No hay crímenes ni salteos en la ciudad ni en la campaña, y si acaso alguno se comete, el criminal o los criminales en grupo son traídos a la mansión del gobernador en Palermo y fusilados allí unos tras otros con una regularidad geométrica inalterable; allí, a media cuadra del corredor donde él (Rosas) lee su diario en la mañana, sin siquiera volver la vista al ruido de los balazos”. (“Compendio”, pág.  264)

Los unitarios preferían fusilar gobernadores, en medio del desorden. En 1828, mataron a Dorrego; en 1831, ya habían decidido matar a Rosas. La anarquía eran ellos mismos.
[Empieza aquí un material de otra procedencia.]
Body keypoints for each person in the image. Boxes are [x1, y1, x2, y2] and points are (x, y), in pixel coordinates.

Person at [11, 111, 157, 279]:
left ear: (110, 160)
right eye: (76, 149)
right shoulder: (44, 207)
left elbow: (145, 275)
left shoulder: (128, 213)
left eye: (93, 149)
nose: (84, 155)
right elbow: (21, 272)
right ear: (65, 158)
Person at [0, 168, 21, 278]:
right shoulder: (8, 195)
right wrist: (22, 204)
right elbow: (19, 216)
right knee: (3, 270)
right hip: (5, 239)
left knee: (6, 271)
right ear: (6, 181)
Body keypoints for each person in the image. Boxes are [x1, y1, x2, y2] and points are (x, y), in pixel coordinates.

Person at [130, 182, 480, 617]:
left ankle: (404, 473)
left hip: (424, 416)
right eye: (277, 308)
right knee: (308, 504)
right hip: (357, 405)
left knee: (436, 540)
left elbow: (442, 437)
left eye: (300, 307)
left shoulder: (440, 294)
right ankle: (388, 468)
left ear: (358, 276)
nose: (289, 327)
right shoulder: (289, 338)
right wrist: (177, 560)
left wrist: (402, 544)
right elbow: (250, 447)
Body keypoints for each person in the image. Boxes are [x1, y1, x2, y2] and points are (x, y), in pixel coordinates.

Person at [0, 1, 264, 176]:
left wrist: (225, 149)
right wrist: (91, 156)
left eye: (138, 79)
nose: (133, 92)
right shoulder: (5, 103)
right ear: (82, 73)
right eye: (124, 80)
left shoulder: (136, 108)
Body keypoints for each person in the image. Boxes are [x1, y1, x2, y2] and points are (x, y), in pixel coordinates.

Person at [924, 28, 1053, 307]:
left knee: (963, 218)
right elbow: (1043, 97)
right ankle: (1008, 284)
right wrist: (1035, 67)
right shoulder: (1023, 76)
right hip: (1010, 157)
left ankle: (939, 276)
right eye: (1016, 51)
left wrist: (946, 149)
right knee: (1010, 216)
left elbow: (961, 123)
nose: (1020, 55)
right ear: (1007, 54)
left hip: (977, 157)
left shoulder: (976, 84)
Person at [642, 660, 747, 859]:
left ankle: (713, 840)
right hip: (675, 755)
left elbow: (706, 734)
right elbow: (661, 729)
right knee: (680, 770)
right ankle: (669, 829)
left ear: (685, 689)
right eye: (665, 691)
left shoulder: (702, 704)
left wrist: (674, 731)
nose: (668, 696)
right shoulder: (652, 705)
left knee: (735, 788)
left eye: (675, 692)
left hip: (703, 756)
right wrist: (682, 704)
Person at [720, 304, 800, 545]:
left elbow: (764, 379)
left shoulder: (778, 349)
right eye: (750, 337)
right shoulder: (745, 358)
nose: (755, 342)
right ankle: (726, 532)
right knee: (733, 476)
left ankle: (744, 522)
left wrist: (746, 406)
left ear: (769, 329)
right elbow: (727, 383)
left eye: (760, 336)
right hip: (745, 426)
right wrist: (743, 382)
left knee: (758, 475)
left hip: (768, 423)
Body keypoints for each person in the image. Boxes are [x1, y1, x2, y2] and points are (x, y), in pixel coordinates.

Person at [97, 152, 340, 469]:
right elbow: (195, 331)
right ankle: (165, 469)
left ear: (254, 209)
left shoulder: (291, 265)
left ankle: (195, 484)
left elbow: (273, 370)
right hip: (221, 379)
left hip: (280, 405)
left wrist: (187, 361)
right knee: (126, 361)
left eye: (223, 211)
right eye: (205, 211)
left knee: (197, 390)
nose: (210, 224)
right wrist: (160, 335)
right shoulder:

(10) “Las dificultades mismas que ha presentado la caída de Rosas –dice Alberdi en las Bases, pág. 213, adición Cruz– son una prenda de esperanza para el orden venidero. El poder es un hecho profundamente arraigado en las costumbres de un país tan escaso en población como el nuestro, cuando es preciso emplear cincuenta mil hombres para cambiarlo. Lo hemos cambiado, no destruido en el sentido de poder. El poder, el principio de autoridad y de mando, como elemento de orden, ha quedado y existe, a pesar de su origen doloroso. La nueva política debe conservarlo en vez de destruirlo. La disposición a la obediencia que ha dejado Rosas, puede ser uno de esos achaques favorables al desarrollo de nuestra complexión política, si se pone al servicio de gobiernos patriotas y elevados. Nuestra política nueva sería muy poco avisada  y previsora, si no supiese sacar partido en provecho del progreso del país de los hábitos de subordinación y de obediencia que ha dejado el despotismo anterior”.